The Floyd County Jail medical wing is on track for completion at the end of November, despite the initial worry that the coronavirus pandemic might slow the process down.

The remaining construction is mostly electrical, plumbing, drywall installation and painting the walls, but both Floyd County Jail Administrator Maj. Bob Sapp and Carroll Daniel Construction Superintendent John Dooly feel good about the process and timing.

“We’ve been assisting with inmate labor, which has helped tremendously,” Sapp said. “In fact, right now we have inmates priming the walls and helping set sheet rock.”

The renovation is phase one of a 2017 special purpose, local option sales tax project. Construction began in the spring, right when the pandemic hit Northwest Georgia.

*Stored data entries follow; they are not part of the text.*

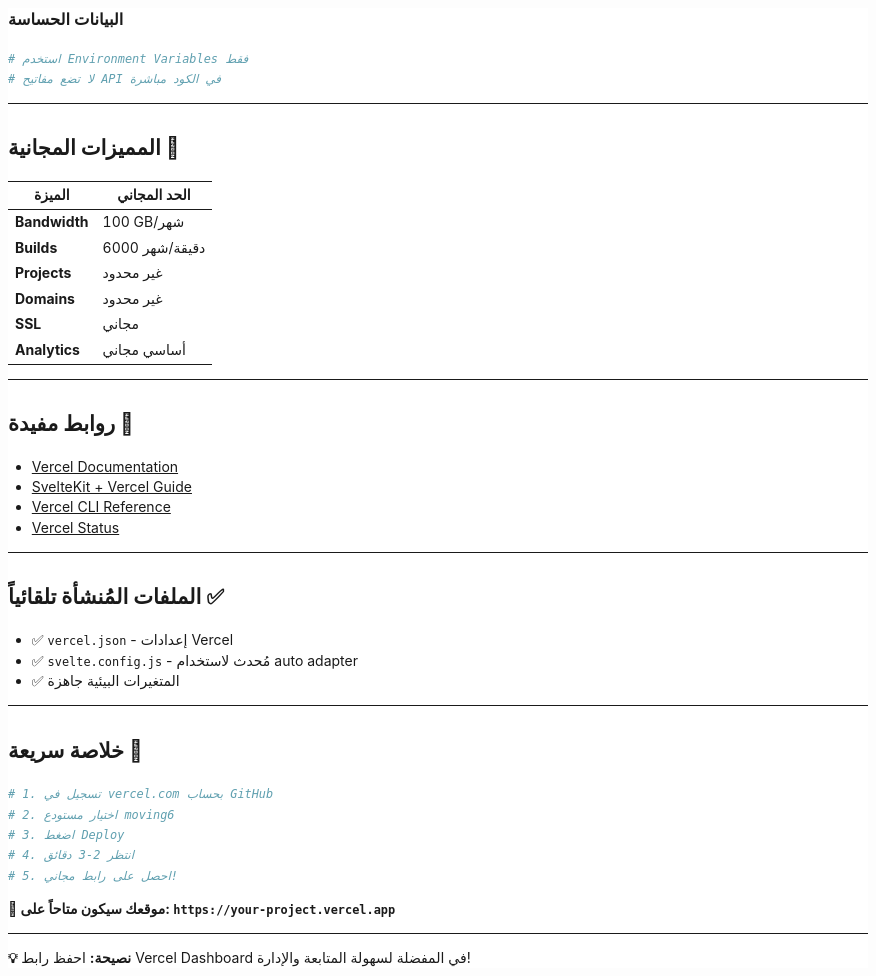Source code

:### البيانات الحساسة
```bash
# استخدم Environment Variables فقط
# لا تضع مفاتيح API في الكود مباشرة
```

---

## المميزات المجانية 🎁

| الميزة | الحد المجاني |
|--------|-------------|
| **Bandwidth** | 100 GB/شهر |
| **Builds** | 6000 دقيقة/شهر |
| **Projects** | غير محدود |
| **Domains** | غير محدود |
| **SSL** | مجاني |
| **Analytics** | أساسي مجاني |

---

## روابط مفيدة 🔗

- [Vercel Documentation](https://vercel.com/docs)
- [SvelteKit + Vercel Guide](https://kit.svelte.dev/docs/adapter-vercel)
- [Vercel CLI Reference](https://vercel.com/docs/cli)
- [Vercel Status](https://vercel-status.com/)

---

## الملفات المُنشأة تلقائياً ✅

- ✅ `vercel.json` - إعدادات Vercel
- ✅ `svelte.config.js` - مُحدث لاستخدام auto adapter
- ✅ المتغيرات البيئية جاهزة

---

## خلاصة سريعة 📝

```bash
# 1. تسجيل في vercel.com بحساب GitHub
# 2. اختيار مستودع moving6
# 3. اضغط Deploy
# 4. انتظر 2-3 دقائق
# 5. احصل على رابط مجاني!
```

**🎉 موقعك سيكون متاحاً على: `https://your-project.vercel.app`**

---

**💡 نصيحة:** احفظ رابط Vercel Dashboard في المفضلة لسهولة المتابعة والإدارة!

“It (the pandemic) puts a damper on things, trying to keep people at a distance,” Dooly said. “It does slow things down a little bit trying to get everyone to work safely, which they’ve been doing great at. Probably the biggest thing is getting the products and materials out there, because a lot of those companies have shut down so that throws us a little bit behind... Other than that, we’ve been doing pretty good.”

For a jail, a medical facility has to be just as impregnable and secure as the other parts of the building.

“Any kind of mechanical, electrical or plumbing is very specialized,” Sapp said. “Every piece of equipment in here is extremely sophisticated... you can’t just call a plumber to fix something at the jail because it’s unlike anything a regular plumber has ever seen.”

The ceiling itself has an iron mesh grid to prevent inmates from breaking through. The walls are also reinforced with metal studs and high velocity impact sheetrock.

“It’s extremely heavy, it takes two to three guys to just carry a sheet of it,” Sapp said. “And it goes over the iron mesh on both sides of the wall and the steel beams inside.”

The floor itself is 12 inches of solid concrete to prevent any further breaking.

The medical facility will have about 16 to 20 beds on both the male and female sides, as well as two isolation rooms for inmates with infectious diseases, a dentistry room, a break room and offices for the doctors.

Every cell and bed will be suicide-resistant as well, which includes bolted down beds and reinforced utilities. This is to prevent anyone from intentionally hurting themselves or fashioning any sort of weapon from the bed frame, bathroom mirror or other parts of the cell.

“We’re lucky to have had Carroll Daniel Construction oversee this because they’ve done such a special job with this project,” Sapp said.

Staff is currently in the process of getting phase two of the SPLOST project started, which will begin converting side five of the jail into a mental health wing. The mental health wing will be able to house 40 to 45 inmates.